■ Source ■
INTERPRÉTATION
Le terme d'interprétation semble être devenu plus complexe et plus problématique depuis qu'il est entré dans le champ d'une réflexion philosophique et épistémologique sur les sciences de l'homme. Celles-ci, en retour, ne manquent pas de rechercher dans son usage commun des significations qui en renforcent la valeur. Un tel phénomène attaché à l'usage de ce terme n'est donc pas simplement le fait d'une évolution linguistique : il prend le sens d'un événement, corrélatif à la fois d'une transformation du contexte social, politique et religieux de l'homme occidental et de la naissance ainsi que du développement des sciences de l'homme (linguistique, mythologie, ethnologie, psychanalyse, etc.). C'est dire que la référence systématique au terme d'interprétation ne peut se satisfaire d'un examen univoque de la notion qu'il recouvre.
Ce que la notion d'interprétation met historiquement en jeu, c'est la légitimité scientifique d'une pensée qui, cessant d'interroger les causes des phénomènes de la nature, vise à se donner les conditions de son objectivité dans le déchiffrement des signes que l'homme vient, dans la culture, à produire ou à exprimer. L'art d'interpréter, désigné sous le terme d' herméneutique, est donc originairement commandé par la reconnaissance d'un sens caché sous le sens apparent que prennent la parole du dieu, la manifestation d'un signe, l'expression humaine d'un geste ou d'un mot. Parler d'interprétation, c'est alors présupposer qu'une lecture ne suffit pas pour que le sens soit compris et que, précisément, le sens doit être double pour laisser une telle lecture insatisfaite. L'intuition élémentaire qui fonde communément la pratique de l'interprétation donne donc droit, corrélativement, à un mode d'existence du symbolique par rapport au réel.

■ Documents fournis ■
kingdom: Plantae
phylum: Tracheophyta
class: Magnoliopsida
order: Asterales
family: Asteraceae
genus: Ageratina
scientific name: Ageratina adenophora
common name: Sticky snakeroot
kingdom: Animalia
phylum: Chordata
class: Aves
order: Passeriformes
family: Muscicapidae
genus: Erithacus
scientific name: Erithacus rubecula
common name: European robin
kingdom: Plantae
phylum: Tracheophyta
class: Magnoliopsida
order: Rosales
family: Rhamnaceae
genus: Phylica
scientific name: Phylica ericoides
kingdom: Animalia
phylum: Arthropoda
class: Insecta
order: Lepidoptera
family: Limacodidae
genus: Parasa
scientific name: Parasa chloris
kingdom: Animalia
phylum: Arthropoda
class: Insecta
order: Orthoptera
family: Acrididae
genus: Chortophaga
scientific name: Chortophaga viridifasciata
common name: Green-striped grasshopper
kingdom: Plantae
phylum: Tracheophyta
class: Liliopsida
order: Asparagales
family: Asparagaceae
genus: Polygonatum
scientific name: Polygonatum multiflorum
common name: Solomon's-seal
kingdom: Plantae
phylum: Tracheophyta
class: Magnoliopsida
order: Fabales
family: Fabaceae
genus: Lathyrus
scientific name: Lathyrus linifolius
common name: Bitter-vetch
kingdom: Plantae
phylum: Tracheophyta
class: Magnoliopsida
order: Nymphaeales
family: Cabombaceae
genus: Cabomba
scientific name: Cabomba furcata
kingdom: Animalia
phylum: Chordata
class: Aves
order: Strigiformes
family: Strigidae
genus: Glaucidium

■ Consignes ■
1. D'après le texte sur l'interprétation, sous quel terme désigne-t-on l'art d'interpréter ?
2. Prolongez le texte sur la notion d'interprétation à la suite de sa dernière phrase.

■ Réponses ■
1. Sous le terme d'herméneutique.

2.
De l'herméneutique d'Aristote aux sciences humaines
La voix et le geste
C'est au Peri hermèneias d' Aristote qu'il convient de se référer pour recueillir le sens liminaire de l'interprétation. Selon ce traité, « est interprétation tout son émis par la voix et doté de signification – toute phônè semantikè, toute vox significativa » (P. Ricœur). L'interprétation est donc acte de signification, production de sens. Elle se constitue dans le moment de la profération, précisément à l'instant même où les choses viennent à désignation. C'est pourquoi Aristote accorde une fonction différentielle au nom et au verbe. « Le nom est un son vocal possédant une signification conventionnelle sans référence au temps et dont aucune partie ne présente de signification quand elle est prise isolément. » Quant au verbe, il « est ce qui ajoute à sa propre signification celle du temps : aucune de ses parties ne signifie rien prise séparément et il indique toujours quelque chose d'affirmé de quelque autre chose ». Suivant rigoureusement la pensée d'Aristote, Ricœur a donc raison de formuler ainsi la définition de l'interprétation : « Dire quelque chose de quelque chose, c'est, au sens complet et fort du mot, interpréter. »
Il serait abusif de vouloir tirer du Peri hermèneias une conception de l'interprétation qui convienne à la problématique moderne des sciences humaines. Cependant, ces indications préliminaires entraînent plusieurs remarques.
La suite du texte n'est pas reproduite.